If you like making jewelry or doing woodworking in your spare time... you might be able to turn it into a business.


·         Profits and losses from business activities are typically reported on Schedule C of Form 1040, but may also flow through to an individual’s tax return from S corporations or partnerships.

·         True business losses are often deductible and may offset wages and income from other sources.

·         Although businesses certainly may fail to generate profits, such losses receive scrutiny from the IRS.



·         Expense deductions associated with hobby activities are severely limited.

·         If an activity is a hobby instead of a business with a true profit motivation, the expense deductions will be limited to the amount of revenue earned.

·         Although this may initially seem to result in a break-even scenario for business income or loss, taxpayers should understand that the deductions will be miscellaneous deductions that are subject to income-related limitations.

·         Your hobby loss could actually generate taxable income on your tax return!



·         If your business generates a profit in three of the previous five years, the activity will be presumed to be a for-profit activity.

·         If the business does not generate a profit in three of the past five years this does not necessarily mean that the business will automatically be considered a hobby.  However, it does place the burden of proof on the taxpayer to prove that the activity is being conducted with a profit motivation.
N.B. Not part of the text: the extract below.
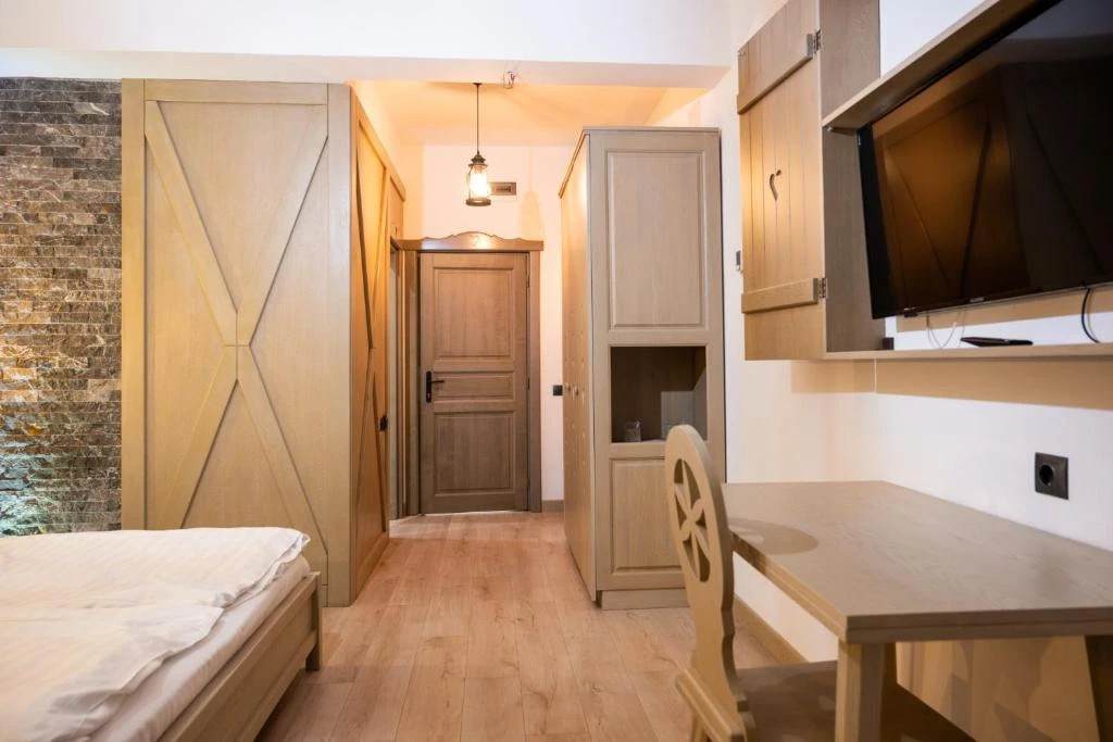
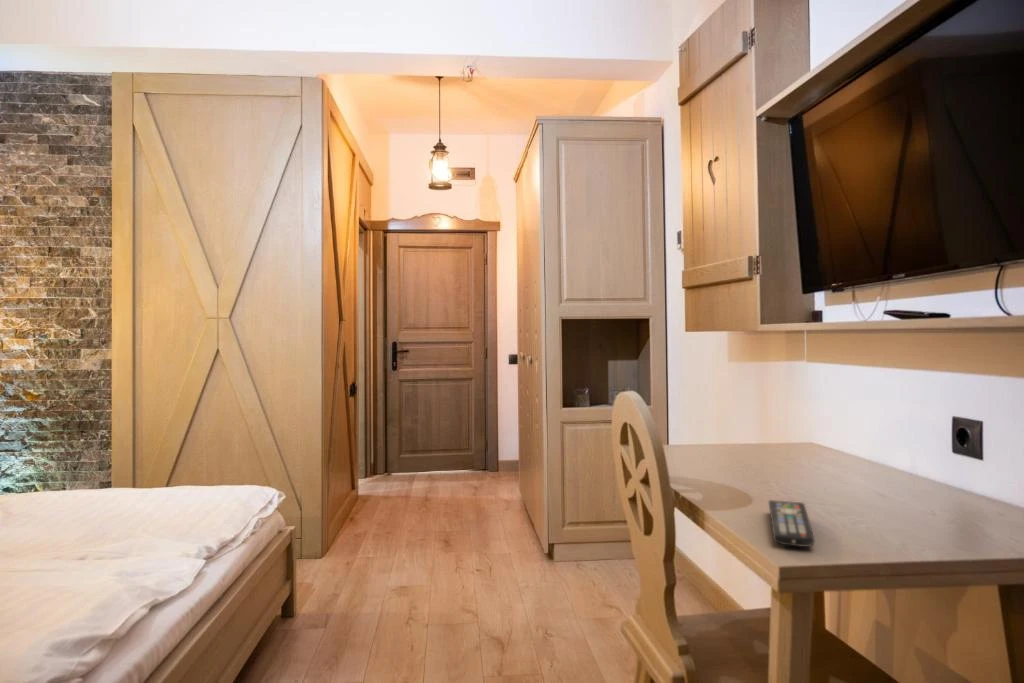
+ remote control [767,499,815,548]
·         True business activities typically require significant time and effort devoted to the enterprise.

·         Profit-oriented businesses should be run in a business-like manner.

   Utilize separate bank accounts for the business.

   Invest time and effort with a true intent to make the business profitable.

   Advertise and actively seek to expand the venture.

   Draft and follow a business plan.  Utilize budgets.

   Derive revenues from a diverse customer base.

   Consider incorporating the business or forming a limited liability company.

   Consider the need to hire managers or other employees.

   Seek the counsel of trusted advisors.

·         Create a track record that demonstrates devotion to profit-centered activities.

·         A reasonable expectation of asset appreciation may be a key factor.

·         Other than the three-out-of-five-years rule, there is not one single factor that dictates hobby versus business.  Taxpayers (and the IRS) must consider all factors in concert.



·         Activities that would normally be recreational for most individuals may, in fact, be a legitimate business for certain individuals.  However, such instances are rare.

·         If you operate a true business that would normally appear to be a recreational activity you should devote extra effort to ensure that you operate the activity in a true business-like manner!